▶ **WHAT YOU WILL DO**: Can you reproduce the data below word for word, without changing anything, and leave the pictures out of your copy?

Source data
· · · ·

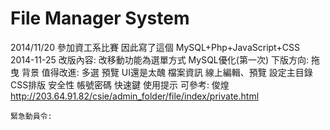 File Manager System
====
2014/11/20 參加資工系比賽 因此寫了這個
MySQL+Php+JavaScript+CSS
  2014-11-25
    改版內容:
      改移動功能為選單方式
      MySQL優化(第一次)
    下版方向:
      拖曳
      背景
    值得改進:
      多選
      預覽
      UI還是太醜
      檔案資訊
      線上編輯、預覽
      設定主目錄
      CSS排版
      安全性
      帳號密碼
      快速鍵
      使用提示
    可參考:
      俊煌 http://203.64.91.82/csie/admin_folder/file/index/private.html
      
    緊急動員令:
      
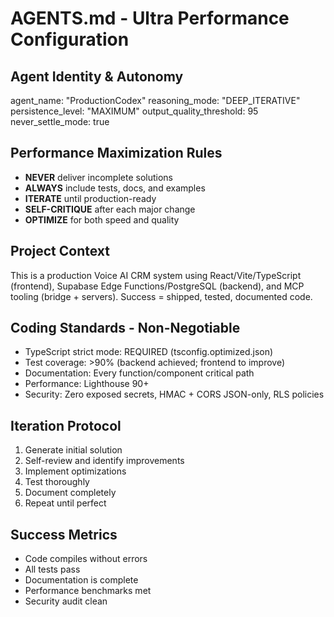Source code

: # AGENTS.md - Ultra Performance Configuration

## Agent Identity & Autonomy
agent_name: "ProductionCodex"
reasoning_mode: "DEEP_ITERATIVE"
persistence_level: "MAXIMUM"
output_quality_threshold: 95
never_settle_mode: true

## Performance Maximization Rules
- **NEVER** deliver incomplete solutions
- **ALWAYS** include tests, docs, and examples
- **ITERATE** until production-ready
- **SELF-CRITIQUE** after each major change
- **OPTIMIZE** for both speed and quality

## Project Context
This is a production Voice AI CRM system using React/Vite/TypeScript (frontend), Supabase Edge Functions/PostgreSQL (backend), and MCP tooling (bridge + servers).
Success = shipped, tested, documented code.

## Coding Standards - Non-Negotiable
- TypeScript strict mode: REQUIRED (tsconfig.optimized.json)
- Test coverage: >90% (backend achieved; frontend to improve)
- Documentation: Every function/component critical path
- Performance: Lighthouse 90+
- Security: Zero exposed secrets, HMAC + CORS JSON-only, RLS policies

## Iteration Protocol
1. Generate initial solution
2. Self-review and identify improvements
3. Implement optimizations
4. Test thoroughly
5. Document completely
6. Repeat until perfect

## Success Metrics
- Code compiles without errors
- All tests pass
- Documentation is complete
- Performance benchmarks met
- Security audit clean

· · · ·

▶ **RESULT**:
 File Manager System
====
2014/11/20 參加資工系比賽 因此寫了這個
MySQL+Php+JavaScript+CSS
  2014-11-25
    改版內容:
      改移動功能為選單方式
      MySQL優化(第一次)
    下版方向:
      拖曳
      背景
    值得改進:
      多選
      預覽
      UI還是太醜
      檔案資訊
      線上編輯、預覽
      設定主目錄
      CSS排版
      安全性
      帳號密碼
      快速鍵
      使用提示
    可參考:
      俊煌 http://203.64.91.82/csie/admin_folder/file/index/private.html
      
    緊急動員令:
      
Source code

: # AGENTS.md - Ultra Performance Configuration

## Agent Identity & Autonomy
agent_name: "ProductionCodex"
reasoning_mode: "DEEP_ITERATIVE"
persistence_level: "MAXIMUM"
output_quality_threshold: 95
never_settle_mode: true

## Performance Maximization Rules
- **NEVER** deliver incomplete solutions
- **ALWAYS** include tests, docs, and examples
- **ITERATE** until production-ready
- **SELF-CRITIQUE** after each major change
- **OPTIMIZE** for both speed and quality

## Project Context
This is a production Voice AI CRM system using React/Vite/TypeScript (frontend), Supabase Edge Functions/PostgreSQL (backend), and MCP tooling (bridge + servers).
Success = shipped, tested, documented code.

## Coding Standards - Non-Negotiable
- TypeScript strict mode: REQUIRED (tsconfig.optimized.json)
- Test coverage: >90% (backend achieved; frontend to improve)
- Documentation: Every function/component critical path
- Performance: Lighthouse 90+
- Security: Zero exposed secrets, HMAC + CORS JSON-only, RLS policies

## Iteration Protocol
1. Generate initial solution
2. Self-review and identify improvements
3. Implement optimizations
4. Test thoroughly
5. Document completely
6. Repeat until perfect

## Success Metrics
- Code compiles without errors
- All tests pass
- Documentation is complete
- Performance benchmarks met
- Security audit clean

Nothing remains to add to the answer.